文書抜粋:
▼▼▼

猫はよく顔を洗うというか手で顔をこすっている。その手が耳までこすると明日は雨、の予報とか、雄の三毛猫が一番気象を察知してよく当てるという。
その上極少の種類らしい。

 千住大橋の岸辺を離れ、心地よい川風を受けて一路浦安へ、ポンポン蒸気船は速い速い。
やがて潮の香りの海に着く。船が止まる頃引き潮で、水がドンドンなくなる。
海水着を着込んで、さあ潮干狩りだ。

父の傍をウロチョロしながら、八つ手で砂をほじくる。蛤にあさり私でもどんどん採れて、その度に歓声をあげる。
たまには、ばか貝というのも採れるがそれは捨てる。
そのうちだんだんと水が増えてきた。今度は海水浴だ。ひたひたの水の時は、胸を砂地につけてバチャバチャ手足を動かす。
それからますます水が増してくると、船べりに手をかけ足だけのバチャバチャが始まる。
廻りの人は気持ちよさそうに泳いでいるが、私は泳げない。

▲▲▲

表示データ:
▼▼▼

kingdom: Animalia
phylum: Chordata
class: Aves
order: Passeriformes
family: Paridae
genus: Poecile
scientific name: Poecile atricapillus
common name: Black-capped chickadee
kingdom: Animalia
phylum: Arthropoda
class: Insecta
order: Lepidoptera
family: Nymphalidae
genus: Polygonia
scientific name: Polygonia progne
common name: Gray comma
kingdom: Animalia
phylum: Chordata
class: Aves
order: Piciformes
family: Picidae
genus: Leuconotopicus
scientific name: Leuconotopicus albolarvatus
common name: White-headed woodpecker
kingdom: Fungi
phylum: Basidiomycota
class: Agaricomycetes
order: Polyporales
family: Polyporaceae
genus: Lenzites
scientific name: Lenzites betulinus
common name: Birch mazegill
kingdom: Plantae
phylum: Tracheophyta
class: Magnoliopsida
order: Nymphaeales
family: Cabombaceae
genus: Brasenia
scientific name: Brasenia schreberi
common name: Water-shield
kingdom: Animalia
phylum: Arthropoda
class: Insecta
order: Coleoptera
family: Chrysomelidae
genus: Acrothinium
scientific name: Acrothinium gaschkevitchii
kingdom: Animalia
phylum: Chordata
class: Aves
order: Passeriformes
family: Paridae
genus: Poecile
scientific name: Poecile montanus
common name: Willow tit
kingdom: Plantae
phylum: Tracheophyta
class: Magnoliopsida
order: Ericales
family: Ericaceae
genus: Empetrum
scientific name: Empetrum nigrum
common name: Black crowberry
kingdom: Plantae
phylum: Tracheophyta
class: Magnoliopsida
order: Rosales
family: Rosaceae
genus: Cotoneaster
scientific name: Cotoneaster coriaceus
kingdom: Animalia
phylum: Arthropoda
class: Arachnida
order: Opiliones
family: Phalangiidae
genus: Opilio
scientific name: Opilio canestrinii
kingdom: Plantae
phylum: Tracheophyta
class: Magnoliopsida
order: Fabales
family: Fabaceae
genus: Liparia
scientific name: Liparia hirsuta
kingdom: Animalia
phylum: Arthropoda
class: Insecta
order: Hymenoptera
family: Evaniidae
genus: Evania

▲▲▲

課題: 文書抜粋のうち、「猫はよく顔を洗うというか手で」から「廻りの人は気持ちよさそうに泳いでいるが、私は泳げない。」までを、両端の語句も含めて一字も変えずに書き写すこと。

解答:
猫はよく顔を洗うというか手で顔をこすっている。その手が耳までこすると明日は雨、の予報とか、雄の三毛猫が一番気象を察知してよく当てるという。
その上極少の種類らしい。

 千住大橋の岸辺を離れ、心地よい川風を受けて一路浦安へ、ポンポン蒸気船は速い速い。
やがて潮の香りの海に着く。船が止まる頃引き潮で、水がドンドンなくなる。
海水着を着込んで、さあ潮干狩りだ。

父の傍をウロチョロしながら、八つ手で砂をほじくる。蛤にあさり私でもどんどん採れて、その度に歓声をあげる。
たまには、ばか貝というのも採れるがそれは捨てる。
そのうちだんだんと水が増えてきた。今度は海水浴だ。ひたひたの水の時は、胸を砂地につけてバチャバチャ手足を動かす。
それからますます水が増してくると、船べりに手をかけ足だけのバチャバチャが始まる。
廻りの人は気持ちよさそうに泳いでいるが、私は泳げない。